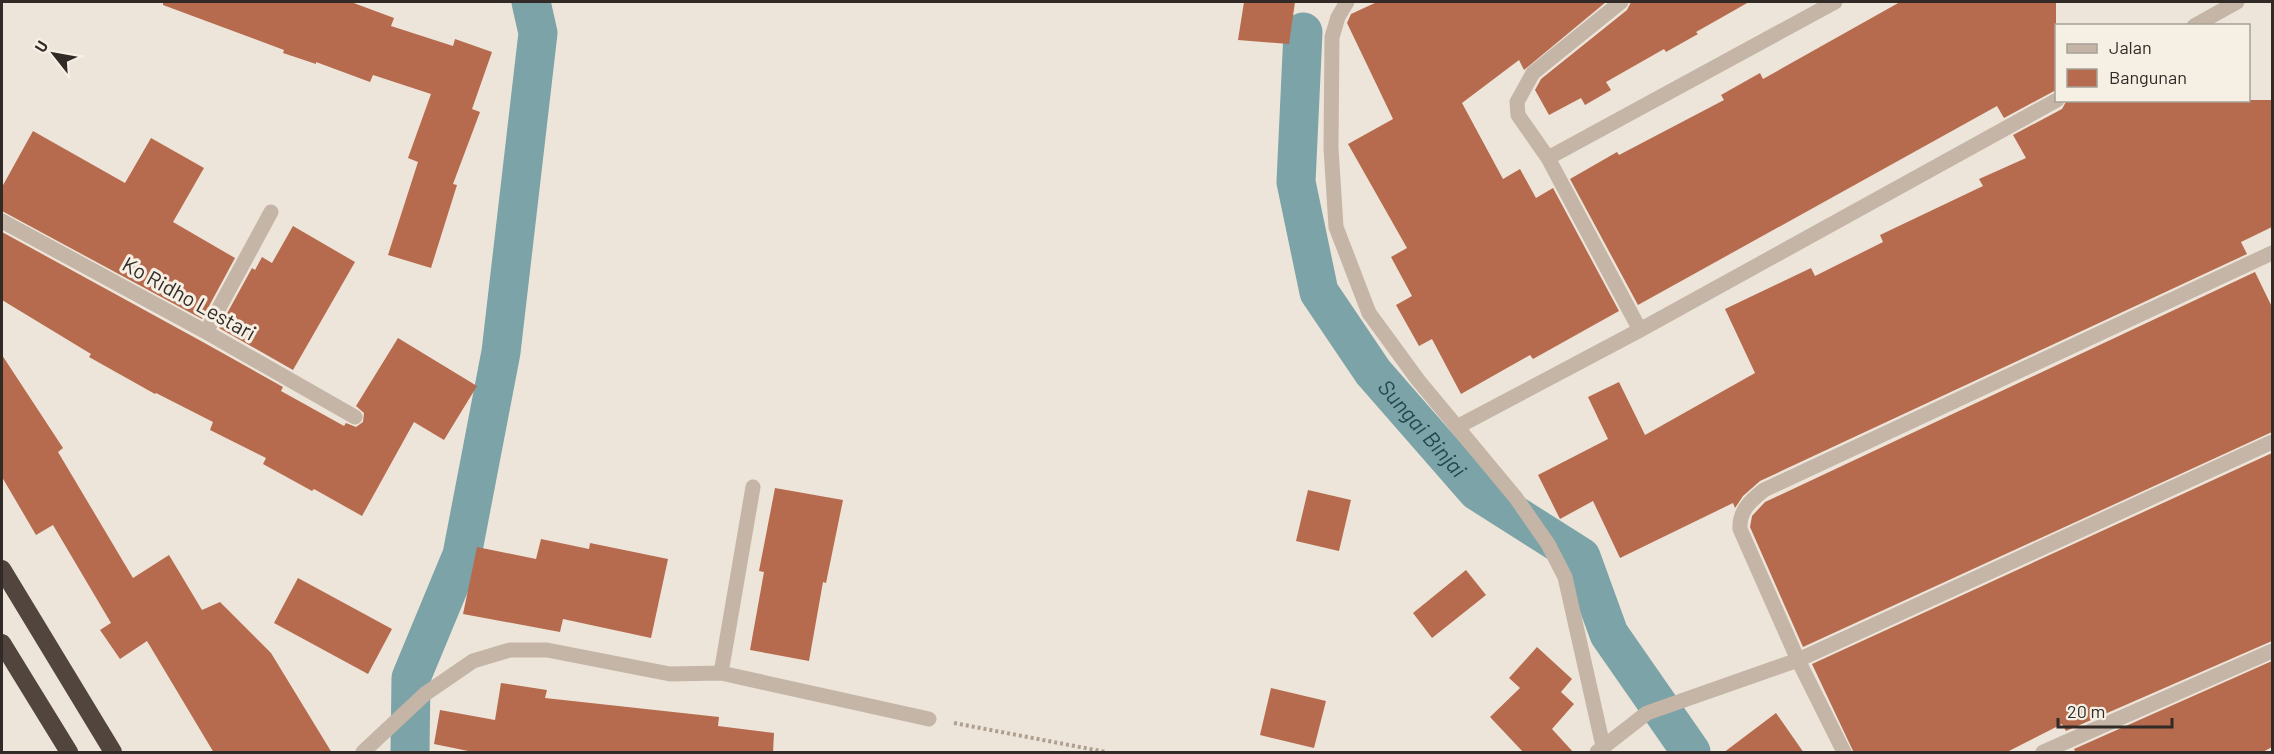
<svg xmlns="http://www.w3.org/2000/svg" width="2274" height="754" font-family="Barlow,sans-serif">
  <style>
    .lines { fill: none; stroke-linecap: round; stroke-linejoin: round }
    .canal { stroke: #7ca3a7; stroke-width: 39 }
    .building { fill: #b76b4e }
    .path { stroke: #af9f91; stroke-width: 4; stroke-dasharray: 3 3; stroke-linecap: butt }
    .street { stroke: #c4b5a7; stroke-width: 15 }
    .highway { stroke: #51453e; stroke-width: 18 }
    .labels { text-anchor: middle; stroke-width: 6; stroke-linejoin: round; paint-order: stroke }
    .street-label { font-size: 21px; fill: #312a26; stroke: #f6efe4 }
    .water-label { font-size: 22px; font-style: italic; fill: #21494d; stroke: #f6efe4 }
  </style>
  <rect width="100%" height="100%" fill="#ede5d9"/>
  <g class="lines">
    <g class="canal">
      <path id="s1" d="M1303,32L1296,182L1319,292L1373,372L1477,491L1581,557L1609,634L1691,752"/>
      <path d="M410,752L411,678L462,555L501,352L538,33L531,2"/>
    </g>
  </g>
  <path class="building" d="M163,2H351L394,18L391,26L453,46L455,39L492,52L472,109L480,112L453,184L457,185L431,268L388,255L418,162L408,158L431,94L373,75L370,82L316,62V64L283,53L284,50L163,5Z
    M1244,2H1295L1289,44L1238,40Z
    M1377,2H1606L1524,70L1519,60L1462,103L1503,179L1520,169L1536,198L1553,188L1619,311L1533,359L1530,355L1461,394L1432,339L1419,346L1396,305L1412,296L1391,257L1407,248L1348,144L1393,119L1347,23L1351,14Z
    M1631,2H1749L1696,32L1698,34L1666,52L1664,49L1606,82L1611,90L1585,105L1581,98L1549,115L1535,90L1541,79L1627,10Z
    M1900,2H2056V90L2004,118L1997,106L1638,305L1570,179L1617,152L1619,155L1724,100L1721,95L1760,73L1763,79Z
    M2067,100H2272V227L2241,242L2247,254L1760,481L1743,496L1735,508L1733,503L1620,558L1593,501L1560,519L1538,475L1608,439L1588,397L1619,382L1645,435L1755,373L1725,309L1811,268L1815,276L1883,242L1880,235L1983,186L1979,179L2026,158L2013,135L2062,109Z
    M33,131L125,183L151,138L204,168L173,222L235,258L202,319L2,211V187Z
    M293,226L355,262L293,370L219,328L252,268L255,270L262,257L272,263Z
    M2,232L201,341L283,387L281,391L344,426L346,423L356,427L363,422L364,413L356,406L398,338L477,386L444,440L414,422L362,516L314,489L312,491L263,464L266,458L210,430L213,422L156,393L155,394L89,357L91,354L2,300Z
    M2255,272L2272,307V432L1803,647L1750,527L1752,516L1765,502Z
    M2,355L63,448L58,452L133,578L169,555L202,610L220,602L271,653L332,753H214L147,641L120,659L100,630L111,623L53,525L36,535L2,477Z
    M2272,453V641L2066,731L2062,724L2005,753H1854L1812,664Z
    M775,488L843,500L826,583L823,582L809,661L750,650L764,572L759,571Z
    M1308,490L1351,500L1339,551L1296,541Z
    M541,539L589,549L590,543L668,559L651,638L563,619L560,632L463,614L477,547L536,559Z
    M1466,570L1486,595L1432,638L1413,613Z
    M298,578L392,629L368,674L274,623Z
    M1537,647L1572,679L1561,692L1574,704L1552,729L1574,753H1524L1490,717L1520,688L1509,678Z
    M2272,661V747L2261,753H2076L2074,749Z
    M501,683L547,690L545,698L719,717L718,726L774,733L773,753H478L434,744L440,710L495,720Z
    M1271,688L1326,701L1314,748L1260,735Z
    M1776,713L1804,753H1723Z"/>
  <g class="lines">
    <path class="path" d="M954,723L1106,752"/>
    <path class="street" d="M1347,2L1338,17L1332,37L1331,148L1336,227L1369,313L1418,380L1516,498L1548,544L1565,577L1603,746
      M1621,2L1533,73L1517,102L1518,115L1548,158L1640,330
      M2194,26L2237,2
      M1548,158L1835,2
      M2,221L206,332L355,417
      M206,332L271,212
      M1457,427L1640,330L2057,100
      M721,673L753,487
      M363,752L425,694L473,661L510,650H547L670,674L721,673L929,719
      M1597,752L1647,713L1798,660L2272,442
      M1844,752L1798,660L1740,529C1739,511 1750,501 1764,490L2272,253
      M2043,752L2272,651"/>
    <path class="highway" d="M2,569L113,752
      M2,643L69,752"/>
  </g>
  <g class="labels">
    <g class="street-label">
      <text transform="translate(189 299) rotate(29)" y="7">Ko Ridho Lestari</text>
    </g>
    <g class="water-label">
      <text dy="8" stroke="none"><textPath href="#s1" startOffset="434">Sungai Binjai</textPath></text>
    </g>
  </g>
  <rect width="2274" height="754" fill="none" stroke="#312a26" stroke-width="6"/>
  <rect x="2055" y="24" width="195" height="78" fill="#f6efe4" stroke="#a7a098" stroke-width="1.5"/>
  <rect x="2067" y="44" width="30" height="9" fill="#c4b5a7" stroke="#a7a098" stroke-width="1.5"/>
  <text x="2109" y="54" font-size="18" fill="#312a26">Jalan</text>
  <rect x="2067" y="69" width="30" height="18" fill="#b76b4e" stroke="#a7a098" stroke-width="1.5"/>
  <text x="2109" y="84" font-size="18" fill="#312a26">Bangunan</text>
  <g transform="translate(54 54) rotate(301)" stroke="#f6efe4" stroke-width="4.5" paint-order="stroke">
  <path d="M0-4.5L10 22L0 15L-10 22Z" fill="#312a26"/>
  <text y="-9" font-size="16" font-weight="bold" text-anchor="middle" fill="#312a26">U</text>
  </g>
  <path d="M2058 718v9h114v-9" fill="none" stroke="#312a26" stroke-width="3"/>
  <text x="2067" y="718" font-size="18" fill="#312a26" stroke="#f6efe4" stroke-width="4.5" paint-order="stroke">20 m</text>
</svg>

────

Instructions for the task:
Look through the entries. Copy out each line with "water" in it.

Written answer:
    .water-label { font-size: 22px; font-style: italic; fill: #21494d; stroke: #f6efe4 }
    <g class="water-label">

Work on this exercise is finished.